Directions for this task: Quote the records that follow in full, leaving the pictures out.

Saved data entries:
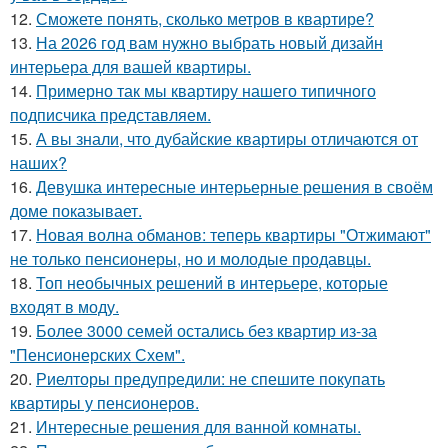
12.
Сможете понять, сколько метров в квартире?
13.
На 2026 год вам нужно выбрать новый дизайн
интерьера для вашей квартиры.
14.
Примерно так мы квартиру нашего типичного
подписчика представляем.
15.
А вы знали, что дубайские квартиры отличаются от
наших?
16.
Девушка интересные интерьерные решения в своём
доме показывает.
17.
Новая волна обманов: теперь квартиры "Отжимают"
не только пенсионеры, но и молодые продавцы.
18.
Топ необычных решений в интерьере, которые
входят в моду.
19.
Более 3000 семей остались без квартир из-за
"Пенсионерских Схем".
20.
Риелторы предупредили: не спешите покупать
квартиры у пенсионеров.
21.
Интересные решения для ванной комнаты.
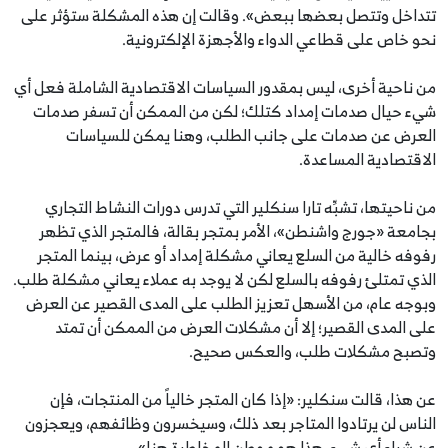
تتداخل وتتصل بعضها ببعض». وقالت إن هذه المشكلة ستؤثر على
نحو خاص على قطاعي الدواء والأجهزة الإلكترونية.
من ناحية أخرى، ليس بمقدور السياسات الاقتصادية الشاملة فعل أي
شيء حيال صدمات إمداد كتلك؛ لكن من الممكن أن تسفر صدمات
العرض عن صدمات على جانب الطلب، وهنا يمكن للسياسات
الاقتصادية المساعدة.
من ناحيتها، تشبِّه تارا سنكلير التي تدرس دورات النشاط التجاري
بجامعة «جورج واشنطن»، الأمر بمتجر بقالة، فالمتجر الذي تظهر
رفوفه خالية من السلع يعاني مشكلة إمداد أو عرض، بينما المتجر
الذي تمتلئ رفوفه بالسلع لكن لا يوجد به عملاء يعاني مشكلة طلب.
وبوجه عام، من الأسهل تعزيز الطلب على المدى القصير عن العرض
على المدى القصير؛ إلا أن مشكلات العرض من الممكن أن تمتد
وتصبح مشكلات طلب، والعكس صحيح.
عن هذا، قالت سنكلير: «إذا كان المتجر خالياً من المنتجات، فإن
الناس لن يرتادوا المتاجر بعد ذلك، وسيخسرون وظائفهم، ويعجزون
عن شراء أي شيء. هذا هو موطن المخاطرة هنا».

Written response:
12.
Сможете понять, сколько метров в квартире?
13.
На 2026 год вам нужно выбрать новый дизайн
интерьера для вашей квартиры.
14.
Примерно так мы квартиру нашего типичного
подписчика представляем.
15.
А вы знали, что дубайские квартиры отличаются от
наших?
16.
Девушка интересные интерьерные решения в своём
доме показывает.
17.
Новая волна обманов: теперь квартиры "Отжимают"
не только пенсионеры, но и молодые продавцы.
18.
Топ необычных решений в интерьере, которые
входят в моду.
19.
Более 3000 семей остались без квартир из-за
"Пенсионерских Схем".
20.
Риелторы предупредили: не спешите покупать
квартиры у пенсионеров.
21.
Интересные решения для ванной комнаты.
تتداخل وتتصل بعضها ببعض». وقالت إن هذه المشكلة ستؤثر على
نحو خاص على قطاعي الدواء والأجهزة الإلكترونية.
من ناحية أخرى، ليس بمقدور السياسات الاقتصادية الشاملة فعل أي
شيء حيال صدمات إمداد كتلك؛ لكن من الممكن أن تسفر صدمات
العرض عن صدمات على جانب الطلب، وهنا يمكن للسياسات
الاقتصادية المساعدة.
من ناحيتها، تشبِّه تارا سنكلير التي تدرس دورات النشاط التجاري
بجامعة «جورج واشنطن»، الأمر بمتجر بقالة، فالمتجر الذي تظهر
رفوفه خالية من السلع يعاني مشكلة إمداد أو عرض، بينما المتجر
الذي تمتلئ رفوفه بالسلع لكن لا يوجد به عملاء يعاني مشكلة طلب.
وبوجه عام، من الأسهل تعزيز الطلب على المدى القصير عن العرض
على المدى القصير؛ إلا أن مشكلات العرض من الممكن أن تمتد
وتصبح مشكلات طلب، والعكس صحيح.
عن هذا، قالت سنكلير: «إذا كان المتجر خالياً من المنتجات، فإن
الناس لن يرتادوا المتاجر بعد ذلك، وسيخسرون وظائفهم، ويعجزون
عن شراء أي شيء. هذا هو موطن المخاطرة هنا».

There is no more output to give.